Reproduce the items below word for word, keeping every line in its original order.

-=-=-=-=-

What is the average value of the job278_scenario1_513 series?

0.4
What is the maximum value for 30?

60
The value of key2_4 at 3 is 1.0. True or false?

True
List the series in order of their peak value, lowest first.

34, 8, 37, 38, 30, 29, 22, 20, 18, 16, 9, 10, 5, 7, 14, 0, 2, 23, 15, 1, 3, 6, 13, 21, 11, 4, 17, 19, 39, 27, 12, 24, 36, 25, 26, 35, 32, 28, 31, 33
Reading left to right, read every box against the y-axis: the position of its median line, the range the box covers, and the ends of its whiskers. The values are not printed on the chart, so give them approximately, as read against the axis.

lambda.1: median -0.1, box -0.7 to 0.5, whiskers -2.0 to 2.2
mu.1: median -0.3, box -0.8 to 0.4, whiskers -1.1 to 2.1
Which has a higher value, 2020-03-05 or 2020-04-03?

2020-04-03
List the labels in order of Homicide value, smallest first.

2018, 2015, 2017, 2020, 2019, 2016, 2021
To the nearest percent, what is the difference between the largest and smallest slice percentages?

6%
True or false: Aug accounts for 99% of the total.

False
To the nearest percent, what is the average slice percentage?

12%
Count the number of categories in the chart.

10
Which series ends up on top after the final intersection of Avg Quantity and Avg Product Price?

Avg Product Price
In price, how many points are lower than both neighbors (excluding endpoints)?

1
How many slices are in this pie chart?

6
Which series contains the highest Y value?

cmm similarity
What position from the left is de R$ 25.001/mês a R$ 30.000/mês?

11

-=-=-=-=-

§ Result of this task
What is the average value of the job278_scenario1_513 series?

0.4
What is the maximum value for 30?

60
The value of key2_4 at 3 is 1.0. True or false?

True
List the series in order of their peak value, lowest first.

34, 8, 37, 38, 30, 29, 22, 20, 18, 16, 9, 10, 5, 7, 14, 0, 2, 23, 15, 1, 3, 6, 13, 21, 11, 4, 17, 19, 39, 27, 12, 24, 36, 25, 26, 35, 32, 28, 31, 33
Reading left to right, read every box against the y-axis: the position of its median line, the range the box covers, and the ends of its whiskers. The values are not printed on the chart, so give them approximately, as read against the axis.

lambda.1: median -0.1, box -0.7 to 0.5, whiskers -2.0 to 2.2
mu.1: median -0.3, box -0.8 to 0.4, whiskers -1.1 to 2.1
Which has a higher value, 2020-03-05 or 2020-04-03?

2020-04-03
List the labels in order of Homicide value, smallest first.

2018, 2015, 2017, 2020, 2019, 2016, 2021
To the nearest percent, what is the difference between the largest and smallest slice percentages?

6%
True or false: Aug accounts for 99% of the total.

False
To the nearest percent, what is the average slice percentage?

12%
Count the number of categories in the chart.

10
Which series ends up on top after the final intersection of Avg Quantity and Avg Product Price?

Avg Product Price
In price, how many points are lower than both neighbors (excluding endpoints)?

1
How many slices are in this pie chart?

6
Which series contains the highest Y value?

cmm similarity
What position from the left is de R$ 25.001/mês a R$ 30.000/mês?

11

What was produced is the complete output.